→ Your task
Print, exactly as they stand, the lines below from the one that has "[Aws Web Server" to the one that has "### Installing", inclusive, leaving out the pictures.

==================================================

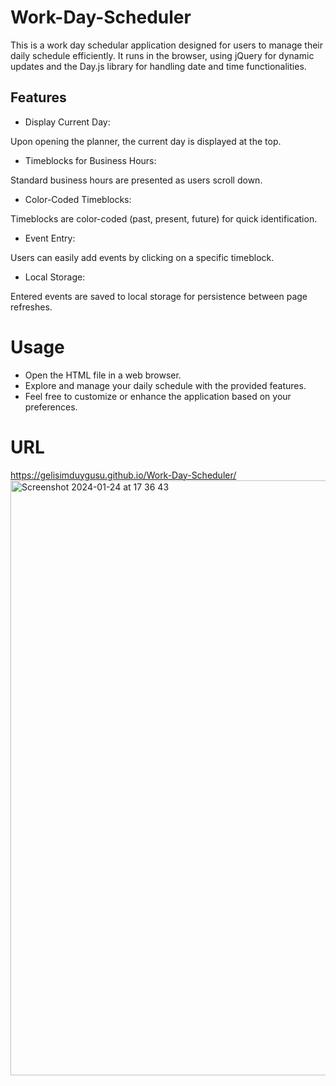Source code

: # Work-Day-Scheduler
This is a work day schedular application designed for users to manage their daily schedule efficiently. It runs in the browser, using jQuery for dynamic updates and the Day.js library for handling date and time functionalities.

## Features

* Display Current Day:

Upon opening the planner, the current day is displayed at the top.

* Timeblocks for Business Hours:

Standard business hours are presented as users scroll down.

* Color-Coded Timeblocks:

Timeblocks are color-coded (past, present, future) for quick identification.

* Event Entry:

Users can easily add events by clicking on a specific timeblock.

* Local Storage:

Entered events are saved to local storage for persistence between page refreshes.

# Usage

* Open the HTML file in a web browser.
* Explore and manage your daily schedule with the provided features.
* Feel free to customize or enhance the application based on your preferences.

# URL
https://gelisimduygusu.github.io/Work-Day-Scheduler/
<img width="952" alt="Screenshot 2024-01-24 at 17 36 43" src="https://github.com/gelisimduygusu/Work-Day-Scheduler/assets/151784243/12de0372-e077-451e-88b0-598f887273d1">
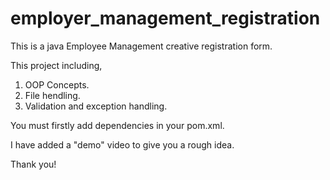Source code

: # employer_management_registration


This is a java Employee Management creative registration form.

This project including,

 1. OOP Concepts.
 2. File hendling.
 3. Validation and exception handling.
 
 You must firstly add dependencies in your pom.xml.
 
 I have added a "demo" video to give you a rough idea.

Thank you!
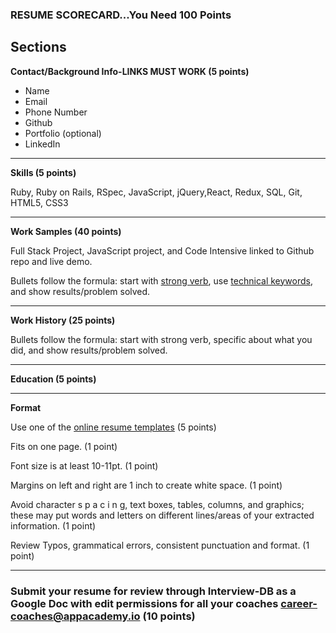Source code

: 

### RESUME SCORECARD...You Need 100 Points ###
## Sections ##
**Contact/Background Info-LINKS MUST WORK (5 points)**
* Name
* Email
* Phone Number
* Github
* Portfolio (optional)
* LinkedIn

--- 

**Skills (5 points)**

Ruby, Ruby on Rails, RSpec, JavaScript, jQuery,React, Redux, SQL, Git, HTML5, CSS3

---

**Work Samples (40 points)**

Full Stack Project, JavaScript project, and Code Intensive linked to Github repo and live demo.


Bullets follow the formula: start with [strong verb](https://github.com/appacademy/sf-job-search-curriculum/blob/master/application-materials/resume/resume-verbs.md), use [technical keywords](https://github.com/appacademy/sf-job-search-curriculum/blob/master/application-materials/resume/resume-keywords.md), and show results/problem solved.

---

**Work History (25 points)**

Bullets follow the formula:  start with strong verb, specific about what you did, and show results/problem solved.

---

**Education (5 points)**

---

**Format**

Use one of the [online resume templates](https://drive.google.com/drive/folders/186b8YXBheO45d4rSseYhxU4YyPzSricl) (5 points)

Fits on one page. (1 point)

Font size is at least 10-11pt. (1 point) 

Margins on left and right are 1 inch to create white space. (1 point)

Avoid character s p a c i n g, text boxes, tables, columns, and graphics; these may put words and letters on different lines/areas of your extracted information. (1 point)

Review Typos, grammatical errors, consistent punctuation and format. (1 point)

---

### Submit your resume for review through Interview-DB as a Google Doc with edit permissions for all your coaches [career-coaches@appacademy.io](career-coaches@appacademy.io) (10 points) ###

==================================================

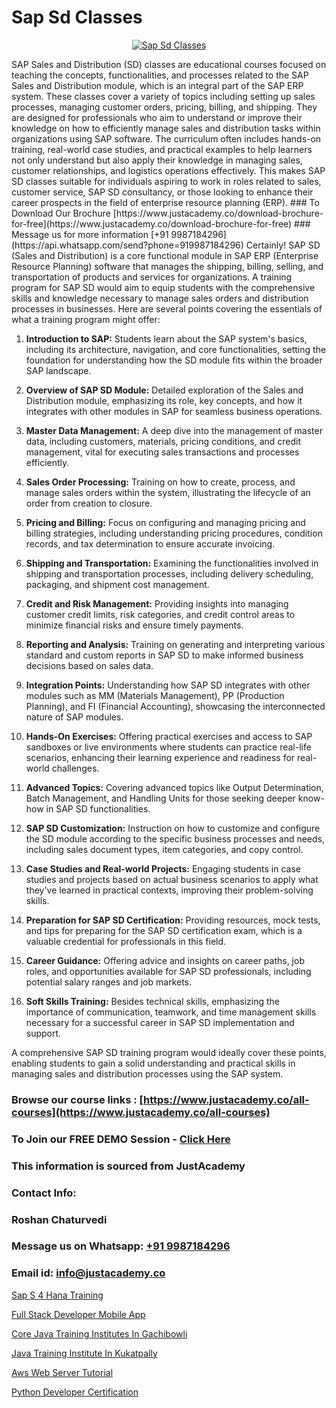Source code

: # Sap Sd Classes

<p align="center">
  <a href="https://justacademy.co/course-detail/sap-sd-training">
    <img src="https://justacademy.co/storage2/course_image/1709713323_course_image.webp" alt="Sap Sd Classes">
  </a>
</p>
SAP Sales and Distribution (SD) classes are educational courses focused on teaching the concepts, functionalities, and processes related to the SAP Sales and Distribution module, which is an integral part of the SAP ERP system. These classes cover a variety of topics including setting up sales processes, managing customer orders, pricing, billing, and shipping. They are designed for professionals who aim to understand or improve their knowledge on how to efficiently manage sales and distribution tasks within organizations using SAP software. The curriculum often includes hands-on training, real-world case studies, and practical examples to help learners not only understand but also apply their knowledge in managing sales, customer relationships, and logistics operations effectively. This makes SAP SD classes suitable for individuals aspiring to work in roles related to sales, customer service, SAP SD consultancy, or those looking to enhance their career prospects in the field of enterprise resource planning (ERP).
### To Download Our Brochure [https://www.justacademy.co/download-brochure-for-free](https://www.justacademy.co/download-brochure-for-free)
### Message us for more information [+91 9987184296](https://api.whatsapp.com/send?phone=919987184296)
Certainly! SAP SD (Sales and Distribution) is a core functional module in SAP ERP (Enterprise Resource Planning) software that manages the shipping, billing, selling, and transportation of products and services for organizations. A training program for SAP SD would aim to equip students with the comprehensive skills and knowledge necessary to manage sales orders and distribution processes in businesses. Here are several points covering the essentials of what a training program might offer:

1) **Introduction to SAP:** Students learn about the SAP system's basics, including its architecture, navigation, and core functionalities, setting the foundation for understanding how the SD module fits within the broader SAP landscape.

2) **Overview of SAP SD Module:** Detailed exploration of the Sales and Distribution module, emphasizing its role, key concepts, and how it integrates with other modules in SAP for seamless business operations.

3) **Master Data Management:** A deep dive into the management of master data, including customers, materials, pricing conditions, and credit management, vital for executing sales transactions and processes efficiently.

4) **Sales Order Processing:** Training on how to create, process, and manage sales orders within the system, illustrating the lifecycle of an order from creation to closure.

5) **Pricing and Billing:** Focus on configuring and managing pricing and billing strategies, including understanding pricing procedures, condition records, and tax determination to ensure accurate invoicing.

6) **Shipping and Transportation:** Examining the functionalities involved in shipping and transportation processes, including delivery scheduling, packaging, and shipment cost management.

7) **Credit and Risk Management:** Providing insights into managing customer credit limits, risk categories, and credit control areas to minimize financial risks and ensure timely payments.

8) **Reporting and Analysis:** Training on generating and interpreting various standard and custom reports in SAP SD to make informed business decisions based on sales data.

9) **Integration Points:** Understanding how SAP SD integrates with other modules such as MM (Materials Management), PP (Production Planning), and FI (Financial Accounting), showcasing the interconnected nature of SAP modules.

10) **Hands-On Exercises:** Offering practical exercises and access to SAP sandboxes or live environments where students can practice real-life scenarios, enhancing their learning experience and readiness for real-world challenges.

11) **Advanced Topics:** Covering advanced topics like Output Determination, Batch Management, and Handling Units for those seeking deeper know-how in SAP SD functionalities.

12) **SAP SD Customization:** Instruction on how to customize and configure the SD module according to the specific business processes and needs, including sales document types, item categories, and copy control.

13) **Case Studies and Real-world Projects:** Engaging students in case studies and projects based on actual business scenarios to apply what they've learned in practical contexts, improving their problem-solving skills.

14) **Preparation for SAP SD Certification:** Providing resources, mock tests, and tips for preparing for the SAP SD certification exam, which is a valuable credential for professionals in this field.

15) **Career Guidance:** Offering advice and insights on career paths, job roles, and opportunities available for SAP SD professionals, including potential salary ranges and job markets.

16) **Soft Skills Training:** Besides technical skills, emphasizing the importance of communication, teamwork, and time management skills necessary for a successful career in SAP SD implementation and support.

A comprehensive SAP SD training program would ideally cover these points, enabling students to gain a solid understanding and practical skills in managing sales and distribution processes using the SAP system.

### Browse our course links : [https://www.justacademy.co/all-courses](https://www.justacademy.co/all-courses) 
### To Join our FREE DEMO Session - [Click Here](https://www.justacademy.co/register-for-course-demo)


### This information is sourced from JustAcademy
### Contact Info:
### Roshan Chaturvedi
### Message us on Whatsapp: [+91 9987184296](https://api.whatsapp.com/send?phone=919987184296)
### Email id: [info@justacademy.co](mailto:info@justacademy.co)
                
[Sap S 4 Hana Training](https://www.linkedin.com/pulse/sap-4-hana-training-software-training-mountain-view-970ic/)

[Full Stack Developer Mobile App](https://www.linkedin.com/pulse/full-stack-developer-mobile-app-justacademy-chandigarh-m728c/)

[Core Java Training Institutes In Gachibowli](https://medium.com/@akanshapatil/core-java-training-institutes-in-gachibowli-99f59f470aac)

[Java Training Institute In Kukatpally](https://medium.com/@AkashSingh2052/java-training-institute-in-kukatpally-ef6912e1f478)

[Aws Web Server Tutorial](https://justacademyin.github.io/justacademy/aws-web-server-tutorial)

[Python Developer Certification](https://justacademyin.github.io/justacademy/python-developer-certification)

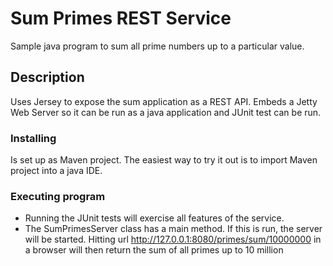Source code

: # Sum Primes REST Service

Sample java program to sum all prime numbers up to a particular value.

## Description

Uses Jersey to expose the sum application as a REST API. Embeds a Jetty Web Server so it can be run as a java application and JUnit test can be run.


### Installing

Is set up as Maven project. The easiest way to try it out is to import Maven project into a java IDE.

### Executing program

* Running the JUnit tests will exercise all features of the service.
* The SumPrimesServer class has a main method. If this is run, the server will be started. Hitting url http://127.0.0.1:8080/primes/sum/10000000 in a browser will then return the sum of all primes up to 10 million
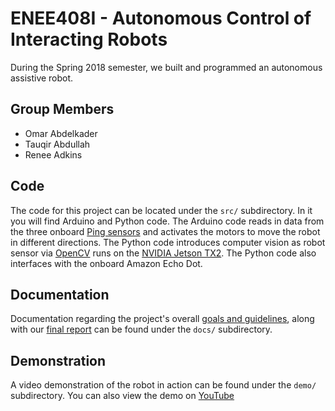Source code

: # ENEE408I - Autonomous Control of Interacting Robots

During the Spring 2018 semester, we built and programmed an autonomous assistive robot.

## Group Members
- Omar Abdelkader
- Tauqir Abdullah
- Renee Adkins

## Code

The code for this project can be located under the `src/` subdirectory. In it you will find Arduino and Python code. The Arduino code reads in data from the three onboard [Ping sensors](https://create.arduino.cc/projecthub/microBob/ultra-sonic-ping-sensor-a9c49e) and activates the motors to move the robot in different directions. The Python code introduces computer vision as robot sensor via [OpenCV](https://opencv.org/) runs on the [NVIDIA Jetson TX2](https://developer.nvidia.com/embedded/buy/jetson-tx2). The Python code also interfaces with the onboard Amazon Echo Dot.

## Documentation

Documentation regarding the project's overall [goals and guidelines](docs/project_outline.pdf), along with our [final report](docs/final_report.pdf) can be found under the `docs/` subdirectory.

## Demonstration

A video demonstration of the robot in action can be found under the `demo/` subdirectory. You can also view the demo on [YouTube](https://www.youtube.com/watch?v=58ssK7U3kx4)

==================================================

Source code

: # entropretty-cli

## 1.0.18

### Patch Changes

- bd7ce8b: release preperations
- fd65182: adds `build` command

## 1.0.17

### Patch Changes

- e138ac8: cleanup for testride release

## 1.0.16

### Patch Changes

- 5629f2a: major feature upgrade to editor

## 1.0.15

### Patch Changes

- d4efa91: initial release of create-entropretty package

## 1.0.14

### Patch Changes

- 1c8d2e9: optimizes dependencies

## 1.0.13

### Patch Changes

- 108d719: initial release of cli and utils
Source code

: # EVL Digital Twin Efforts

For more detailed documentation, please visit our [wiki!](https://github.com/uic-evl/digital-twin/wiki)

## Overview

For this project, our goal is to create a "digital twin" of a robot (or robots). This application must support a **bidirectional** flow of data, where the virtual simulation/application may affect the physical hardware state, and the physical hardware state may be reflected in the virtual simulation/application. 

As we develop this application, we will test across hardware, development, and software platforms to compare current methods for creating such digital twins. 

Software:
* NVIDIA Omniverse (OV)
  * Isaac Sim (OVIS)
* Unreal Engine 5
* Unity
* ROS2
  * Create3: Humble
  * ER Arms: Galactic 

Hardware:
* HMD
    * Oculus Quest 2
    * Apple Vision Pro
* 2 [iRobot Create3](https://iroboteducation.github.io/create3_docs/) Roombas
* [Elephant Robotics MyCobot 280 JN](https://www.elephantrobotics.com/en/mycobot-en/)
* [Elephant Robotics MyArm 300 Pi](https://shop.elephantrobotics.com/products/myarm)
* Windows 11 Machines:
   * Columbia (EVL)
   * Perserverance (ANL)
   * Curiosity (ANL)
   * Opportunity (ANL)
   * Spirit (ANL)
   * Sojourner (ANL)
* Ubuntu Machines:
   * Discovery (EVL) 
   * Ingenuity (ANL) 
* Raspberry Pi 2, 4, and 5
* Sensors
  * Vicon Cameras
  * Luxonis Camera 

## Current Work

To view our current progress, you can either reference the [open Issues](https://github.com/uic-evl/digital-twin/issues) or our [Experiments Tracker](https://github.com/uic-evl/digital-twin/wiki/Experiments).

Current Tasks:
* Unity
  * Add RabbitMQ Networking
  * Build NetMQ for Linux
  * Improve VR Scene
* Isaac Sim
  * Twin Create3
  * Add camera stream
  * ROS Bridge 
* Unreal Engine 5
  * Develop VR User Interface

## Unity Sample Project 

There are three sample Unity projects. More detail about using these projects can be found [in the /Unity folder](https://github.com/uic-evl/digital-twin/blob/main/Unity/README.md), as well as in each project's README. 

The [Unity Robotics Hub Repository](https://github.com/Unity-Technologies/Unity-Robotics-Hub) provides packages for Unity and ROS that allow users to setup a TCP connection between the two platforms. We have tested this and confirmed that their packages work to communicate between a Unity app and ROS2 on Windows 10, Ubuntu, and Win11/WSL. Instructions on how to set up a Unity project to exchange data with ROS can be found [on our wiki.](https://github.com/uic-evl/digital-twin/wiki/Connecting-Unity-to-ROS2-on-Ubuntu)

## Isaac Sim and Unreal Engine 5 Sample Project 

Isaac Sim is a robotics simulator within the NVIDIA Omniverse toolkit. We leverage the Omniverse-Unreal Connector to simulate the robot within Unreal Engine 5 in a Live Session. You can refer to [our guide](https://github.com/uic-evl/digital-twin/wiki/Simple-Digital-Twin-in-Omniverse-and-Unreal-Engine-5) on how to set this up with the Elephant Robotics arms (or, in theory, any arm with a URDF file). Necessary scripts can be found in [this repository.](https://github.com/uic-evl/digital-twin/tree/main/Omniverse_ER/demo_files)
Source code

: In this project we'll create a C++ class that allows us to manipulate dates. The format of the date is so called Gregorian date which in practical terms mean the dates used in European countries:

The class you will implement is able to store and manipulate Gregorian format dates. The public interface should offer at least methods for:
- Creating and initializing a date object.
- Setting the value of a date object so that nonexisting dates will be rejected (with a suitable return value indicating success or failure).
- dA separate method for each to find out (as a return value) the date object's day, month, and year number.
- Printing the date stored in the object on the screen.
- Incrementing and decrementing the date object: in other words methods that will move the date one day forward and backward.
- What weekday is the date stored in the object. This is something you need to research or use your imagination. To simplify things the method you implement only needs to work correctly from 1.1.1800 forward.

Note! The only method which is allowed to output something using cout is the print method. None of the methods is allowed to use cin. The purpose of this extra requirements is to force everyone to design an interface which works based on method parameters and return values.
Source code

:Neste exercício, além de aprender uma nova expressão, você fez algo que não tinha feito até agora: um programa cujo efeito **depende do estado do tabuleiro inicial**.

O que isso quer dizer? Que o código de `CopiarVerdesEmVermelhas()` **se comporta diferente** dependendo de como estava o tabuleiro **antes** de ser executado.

==================================================

→ Answer to the exercise
[Aws Web Server Tutorial](https://justacademyin.github.io/justacademy/aws-web-server-tutorial)

[Python Developer Certification](https://justacademyin.github.io/justacademy/python-developer-certification)

Source code

: # Sum Primes REST Service

Sample java program to sum all prime numbers up to a particular value.

## Description

Uses Jersey to expose the sum application as a REST API. Embeds a Jetty Web Server so it can be run as a java application and JUnit test can be run.


### Installing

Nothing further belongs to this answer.